Description
Four acquirers have launched an open offer to purchase up to 14,41,414 equity shares (26% of voting capital) of Pankaj Polymers Limited at ₹40 per share under SEBI Takeover Regulations.
Summary
Four acquirers — Mr. Sandeep Jain, Mr. Vikas Garg, Mr. Rahul Nagar, and Mr. Himanshu Arora — have jointly launched an open offer to acquire up to 14,41,414 fully paid-up equity shares of Pankaj Polymers Limited (PPL), representing 26% of the company’s total voting share capital, at an offer price of ₹40 per share payable in cash. The offer is made under Regulations 3(1) and 4 of the SEBI (Substantial Acquisition of Shares and Takeovers) Regulations, 2011.
Key Points
- Offer size: Up to 14,41,414 equity shares (26% of voting share capital) at ₹40 per share (face value ₹10)
- Four acquirers: Sandeep Jain (Delhi), Vikas Garg (Noida), Rahul Nagar (Faridabad), and Himanshu Arora (Gwalior)
- Offer is not conditional upon any minimum level of acceptance under Regulation 19 of SEBI (SAST) Regulations
- Offer is not a competing offer under Regulation 20 of SEBI (SAST) Regulations
- No statutory approvals are currently required to implement the offer
- Manager to the Offer: Fintellectual Corporate Advisors Private Limited (SEBI Reg. No. INM000012944)
- Registrar to the Offer: Skyline Financial Services Private Limited
- Target Company registered office: 5th Floor, E Block, 105, Surya Towers, Sardar Patel Road, Kurnool, Secunderabad, Telangana-500003
Regulatory Changes
No new regulatory changes introduced. The offer is governed by existing SEBI (Substantial Acquisition of Shares and Takeovers) Regulations, 2011, specifically Regulations 3(1) and 4, which mandate a public open offer upon crossing threshold acquisition limits.
Compliance Requirements
- Public shareholders of Pankaj Polymers Limited must review this Letter of Offer and decide whether to tender their shares during the Tendering Period
- Shareholders who have recently sold shares must hand over the Letter of Offer, Form of Acceptance cum Acknowledgement, and Transfer Deed to the relevant Stock Exchange member
- Any upward revision to Offer Price or Offer Size by acquirers must be made at least 1 working day before commencement of the Tendering Period (i.e., by Monday, February 23, 2026)

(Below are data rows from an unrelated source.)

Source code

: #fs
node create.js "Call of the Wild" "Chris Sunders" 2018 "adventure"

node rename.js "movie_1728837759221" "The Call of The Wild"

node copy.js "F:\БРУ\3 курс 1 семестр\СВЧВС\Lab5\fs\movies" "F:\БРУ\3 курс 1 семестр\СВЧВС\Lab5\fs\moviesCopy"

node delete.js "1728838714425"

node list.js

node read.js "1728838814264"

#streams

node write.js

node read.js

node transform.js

- Any revision or withdrawal of offer must be announced in the same newspapers where the original Detailed Public Statement appeared
Important Dates
- Offer Price revision deadline: Monday, February 23, 2026 (1 working day prior to Tendering Period commencement)
- Tendering Period: Commences after February 23, 2026 (exact start date not specified in excerpt)
Impact Assessment
This open offer is significant for existing public shareholders of Pankaj Polymers Limited, who have the opportunity to exit at ₹40 per share — a price set by the acquirers in accordance with SEBI valuation norms. The acquisition of a 26% stake by the four acquirers, combined with any prior holdings, could result in a change of control or substantial influence over the company. Shareholders should evaluate the offer price relative to the current market price before deciding to tender. The unconditional nature of the offer (no minimum acceptance threshold) reduces uncertainty for tendering shareholders.
Impact Justification
This is a formal open offer under SEBI Takeover Regulations for acquisition of 26% voting stake in a listed company, directly affecting existing public shareholders who must decide whether to tender their shares.